Rewrite the listing below, changing each occurrence of "locality" to "collection site" and keeping all other text the same.

====== Dataset content ======

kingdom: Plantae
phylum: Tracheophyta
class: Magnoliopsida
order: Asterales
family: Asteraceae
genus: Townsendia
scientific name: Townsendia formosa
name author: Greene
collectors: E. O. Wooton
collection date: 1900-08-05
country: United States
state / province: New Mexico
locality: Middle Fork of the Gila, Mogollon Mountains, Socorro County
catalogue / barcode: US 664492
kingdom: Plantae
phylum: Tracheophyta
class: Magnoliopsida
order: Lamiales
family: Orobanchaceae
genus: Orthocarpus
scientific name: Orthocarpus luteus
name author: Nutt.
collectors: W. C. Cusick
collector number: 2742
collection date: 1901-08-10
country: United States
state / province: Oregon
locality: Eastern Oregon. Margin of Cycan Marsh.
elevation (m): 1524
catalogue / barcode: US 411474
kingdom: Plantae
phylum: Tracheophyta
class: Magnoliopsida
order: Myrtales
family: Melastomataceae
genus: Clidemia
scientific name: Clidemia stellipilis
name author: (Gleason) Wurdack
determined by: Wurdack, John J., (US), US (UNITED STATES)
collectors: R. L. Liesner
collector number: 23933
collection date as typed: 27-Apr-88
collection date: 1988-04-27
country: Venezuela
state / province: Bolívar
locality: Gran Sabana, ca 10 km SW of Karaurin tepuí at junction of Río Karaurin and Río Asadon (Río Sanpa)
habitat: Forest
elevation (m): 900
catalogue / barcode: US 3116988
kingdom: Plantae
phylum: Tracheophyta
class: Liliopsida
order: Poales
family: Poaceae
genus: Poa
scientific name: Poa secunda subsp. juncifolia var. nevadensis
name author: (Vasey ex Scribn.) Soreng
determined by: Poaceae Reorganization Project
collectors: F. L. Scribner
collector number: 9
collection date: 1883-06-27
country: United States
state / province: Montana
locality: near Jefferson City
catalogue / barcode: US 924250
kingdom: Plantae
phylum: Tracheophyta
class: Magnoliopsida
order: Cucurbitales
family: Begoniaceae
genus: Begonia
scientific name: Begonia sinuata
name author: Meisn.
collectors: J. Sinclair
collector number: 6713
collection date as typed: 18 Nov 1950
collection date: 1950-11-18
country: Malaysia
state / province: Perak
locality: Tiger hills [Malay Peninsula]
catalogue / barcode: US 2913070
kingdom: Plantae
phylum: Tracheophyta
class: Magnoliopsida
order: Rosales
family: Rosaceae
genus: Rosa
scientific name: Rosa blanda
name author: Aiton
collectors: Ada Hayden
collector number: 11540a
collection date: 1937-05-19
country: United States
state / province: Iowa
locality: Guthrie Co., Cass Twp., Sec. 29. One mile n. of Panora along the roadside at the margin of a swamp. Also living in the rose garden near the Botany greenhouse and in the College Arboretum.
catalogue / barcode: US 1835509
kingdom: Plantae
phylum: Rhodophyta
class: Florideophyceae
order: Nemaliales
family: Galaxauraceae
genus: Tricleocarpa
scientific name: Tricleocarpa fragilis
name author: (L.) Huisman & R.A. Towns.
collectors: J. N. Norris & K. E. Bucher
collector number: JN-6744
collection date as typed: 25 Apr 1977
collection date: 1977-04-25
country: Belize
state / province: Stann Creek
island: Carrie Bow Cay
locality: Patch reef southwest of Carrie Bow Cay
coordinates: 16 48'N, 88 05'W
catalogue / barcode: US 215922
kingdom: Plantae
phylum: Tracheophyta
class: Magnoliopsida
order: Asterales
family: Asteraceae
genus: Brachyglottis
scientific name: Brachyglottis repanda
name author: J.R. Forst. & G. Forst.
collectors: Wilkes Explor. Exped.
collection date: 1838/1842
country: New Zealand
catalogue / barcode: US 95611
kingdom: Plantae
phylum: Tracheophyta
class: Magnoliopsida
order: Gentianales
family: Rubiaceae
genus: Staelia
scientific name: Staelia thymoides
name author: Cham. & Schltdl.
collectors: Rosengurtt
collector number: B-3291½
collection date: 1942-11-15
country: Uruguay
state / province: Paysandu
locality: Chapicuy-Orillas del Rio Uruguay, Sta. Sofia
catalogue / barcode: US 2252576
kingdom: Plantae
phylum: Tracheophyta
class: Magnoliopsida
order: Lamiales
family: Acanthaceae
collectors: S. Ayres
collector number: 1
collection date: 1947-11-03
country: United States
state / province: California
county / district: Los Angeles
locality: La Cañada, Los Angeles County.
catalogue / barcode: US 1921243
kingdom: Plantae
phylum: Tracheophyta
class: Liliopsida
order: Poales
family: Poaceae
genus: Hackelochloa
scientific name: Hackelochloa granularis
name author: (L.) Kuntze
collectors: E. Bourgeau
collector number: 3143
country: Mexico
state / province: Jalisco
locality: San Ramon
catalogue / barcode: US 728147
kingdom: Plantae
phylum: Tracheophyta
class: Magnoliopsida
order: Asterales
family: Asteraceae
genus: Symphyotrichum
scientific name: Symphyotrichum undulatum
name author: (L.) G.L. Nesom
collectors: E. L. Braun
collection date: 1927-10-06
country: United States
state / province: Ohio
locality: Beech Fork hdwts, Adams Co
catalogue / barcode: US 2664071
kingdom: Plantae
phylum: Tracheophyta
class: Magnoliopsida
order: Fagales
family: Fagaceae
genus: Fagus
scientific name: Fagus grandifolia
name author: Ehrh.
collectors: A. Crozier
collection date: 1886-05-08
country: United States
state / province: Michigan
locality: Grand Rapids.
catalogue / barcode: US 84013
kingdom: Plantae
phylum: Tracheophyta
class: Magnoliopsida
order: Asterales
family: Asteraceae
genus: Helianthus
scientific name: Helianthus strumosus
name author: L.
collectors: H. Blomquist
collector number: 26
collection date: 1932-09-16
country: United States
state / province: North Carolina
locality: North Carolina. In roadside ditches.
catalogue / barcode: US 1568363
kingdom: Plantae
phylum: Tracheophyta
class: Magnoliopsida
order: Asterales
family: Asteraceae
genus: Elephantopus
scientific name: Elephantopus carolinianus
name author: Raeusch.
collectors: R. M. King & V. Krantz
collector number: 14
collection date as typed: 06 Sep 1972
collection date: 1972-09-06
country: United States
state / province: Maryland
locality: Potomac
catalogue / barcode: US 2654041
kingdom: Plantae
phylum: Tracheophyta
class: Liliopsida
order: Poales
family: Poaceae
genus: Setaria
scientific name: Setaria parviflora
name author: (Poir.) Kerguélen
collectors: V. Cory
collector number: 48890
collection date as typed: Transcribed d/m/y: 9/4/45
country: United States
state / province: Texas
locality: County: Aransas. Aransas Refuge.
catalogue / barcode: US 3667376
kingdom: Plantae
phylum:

======

Reply to the task:
kingdom: Plantae
phylum: Tracheophyta
class: Magnoliopsida
order: Asterales
family: Asteraceae
genus: Townsendia
scientific name: Townsendia formosa
name author: Greene
collectors: E. O. Wooton
collection date: 1900-08-05
country: United States
state / province: New Mexico
collection site: Middle Fork of the Gila, Mogollon Mountains, Socorro County
catalogue / barcode: US 664492
kingdom: Plantae
phylum: Tracheophyta
class: Magnoliopsida
order: Lamiales
family: Orobanchaceae
genus: Orthocarpus
scientific name: Orthocarpus luteus
name author: Nutt.
collectors: W. C. Cusick
collector number: 2742
collection date: 1901-08-10
country: United States
state / province: Oregon
collection site: Eastern Oregon. Margin of Cycan Marsh.
elevation (m): 1524
catalogue / barcode: US 411474
kingdom: Plantae
phylum: Tracheophyta
class: Magnoliopsida
order: Myrtales
family: Melastomataceae
genus: Clidemia
scientific name: Clidemia stellipilis
name author: (Gleason) Wurdack
determined by: Wurdack, John J., (US), US (UNITED STATES)
collectors: R. L. Liesner
collector number: 23933
collection date as typed: 27-Apr-88
collection date: 1988-04-27
country: Venezuela
state / province: Bolívar
collection site: Gran Sabana, ca 10 km SW of Karaurin tepuí at junction of Río Karaurin and Río Asadon (Río Sanpa)
habitat: Forest
elevation (m): 900
catalogue / barcode: US 3116988
kingdom: Plantae
phylum: Tracheophyta
class: Liliopsida
order: Poales
family: Poaceae
genus: Poa
scientific name: Poa secunda subsp. juncifolia var. nevadensis
name author: (Vasey ex Scribn.) Soreng
determined by: Poaceae Reorganization Project
collectors: F. L. Scribner
collector number: 9
collection date: 1883-06-27
country: United States
state / province: Montana
collection site: near Jefferson City
catalogue / barcode: US 924250
kingdom: Plantae
phylum: Tracheophyta
class: Magnoliopsida
order: Cucurbitales
family: Begoniaceae
genus: Begonia
scientific name: Begonia sinuata
name author: Meisn.
collectors: J. Sinclair
collector number: 6713
collection date as typed: 18 Nov 1950
collection date: 1950-11-18
country: Malaysia
state / province: Perak
collection site: Tiger hills [Malay Peninsula]
catalogue / barcode: US 2913070
kingdom: Plantae
phylum: Tracheophyta
class: Magnoliopsida
order: Rosales
family: Rosaceae
genus: Rosa
scientific name: Rosa blanda
name author: Aiton
collectors: Ada Hayden
collector number: 11540a
collection date: 1937-05-19
country: United States
state / province: Iowa
collection site: Guthrie Co., Cass Twp., Sec. 29. One mile n. of Panora along the roadside at the margin of a swamp. Also living in the rose garden near the Botany greenhouse and in the College Arboretum.
catalogue / barcode: US 1835509
kingdom: Plantae
phylum: Rhodophyta
class: Florideophyceae
order: Nemaliales
family: Galaxauraceae
genus: Tricleocarpa
scientific name: Tricleocarpa fragilis
name author: (L.) Huisman & R.A. Towns.
collectors: J. N. Norris & K. E. Bucher
collector number: JN-6744
collection date as typed: 25 Apr 1977
collection date: 1977-04-25
country: Belize
state / province: Stann Creek
island: Carrie Bow Cay
collection site: Patch reef southwest of Carrie Bow Cay
coordinates: 16 48'N, 88 05'W
catalogue / barcode: US 215922
kingdom: Plantae
phylum: Tracheophyta
class: Magnoliopsida
order: Asterales
family: Asteraceae
genus: Brachyglottis
scientific name: Brachyglottis repanda
name author: J.R. Forst. & G. Forst.
collectors: Wilkes Explor. Exped.
collection date: 1838/1842
country: New Zealand
catalogue / barcode: US 95611
kingdom: Plantae
phylum: Tracheophyta
class: Magnoliopsida
order: Gentianales
family: Rubiaceae
genus: Staelia
scientific name: Staelia thymoides
name author: Cham. & Schltdl.
collectors: Rosengurtt
collector number: B-3291½
collection date: 1942-11-15
country: Uruguay
state / province: Paysandu
collection site: Chapicuy-Orillas del Rio Uruguay, Sta. Sofia
catalogue / barcode: US 2252576
kingdom: Plantae
phylum: Tracheophyta
class: Magnoliopsida
order: Lamiales
family: Acanthaceae
collectors: S. Ayres
collector number: 1
collection date: 1947-11-03
country: United States
state / province: California
county / district: Los Angeles
collection site: La Cañada, Los Angeles County.
catalogue / barcode: US 1921243
kingdom: Plantae
phylum: Tracheophyta
class: Liliopsida
order: Poales
family: Poaceae
genus: Hackelochloa
scientific name: Hackelochloa granularis
name author: (L.) Kuntze
collectors: E. Bourgeau
collector number: 3143
country: Mexico
state / province: Jalisco
collection site: San Ramon
catalogue / barcode: US 728147
kingdom: Plantae
phylum: Tracheophyta
class: Magnoliopsida
order: Asterales
family: Asteraceae
genus: Symphyotrichum
scientific name: Symphyotrichum undulatum
name author: (L.) G.L. Nesom
collectors: E. L. Braun
collection date: 1927-10-06
country: United States
state / province: Ohio
collection site: Beech Fork hdwts, Adams Co
catalogue / barcode: US 2664071
kingdom: Plantae
phylum: Tracheophyta
class: Magnoliopsida
order: Fagales
family: Fagaceae
genus: Fagus
scientific name: Fagus grandifolia
name author: Ehrh.
collectors: A. Crozier
collection date: 1886-05-08
country: United States
state / province: Michigan
collection site: Grand Rapids.
catalogue / barcode: US 84013
kingdom: Plantae
phylum: Tracheophyta
class: Magnoliopsida
order: Asterales
family: Asteraceae
genus: Helianthus
scientific name: Helianthus strumosus
name author: L.
collectors: H. Blomquist
collector number: 26
collection date: 1932-09-16
country: United States
state / province: North Carolina
collection site: North Carolina. In roadside ditches.
catalogue / barcode: US 1568363
kingdom: Plantae
phylum: Tracheophyta
class: Magnoliopsida
order: Asterales
family: Asteraceae
genus: Elephantopus
scientific name: Elephantopus carolinianus
name author: Raeusch.
collectors: R. M. King & V. Krantz
collector number: 14
collection date as typed: 06 Sep 1972
collection date: 1972-09-06
country: United States
state / province: Maryland
collection site: Potomac
catalogue / barcode: US 2654041
kingdom: Plantae
phylum: Tracheophyta
class: Liliopsida
order: Poales
family: Poaceae
genus: Setaria
scientific name: Setaria parviflora
name author: (Poir.) Kerguélen
collectors: V. Cory
collector number: 48890
collection date as typed: Transcribed d/m/y: 9/4/45
country: United States
state / province: Texas
collection site: County: Aransas. Aransas Refuge.
catalogue / barcode: US 3667376
kingdom: Plantae
phylum:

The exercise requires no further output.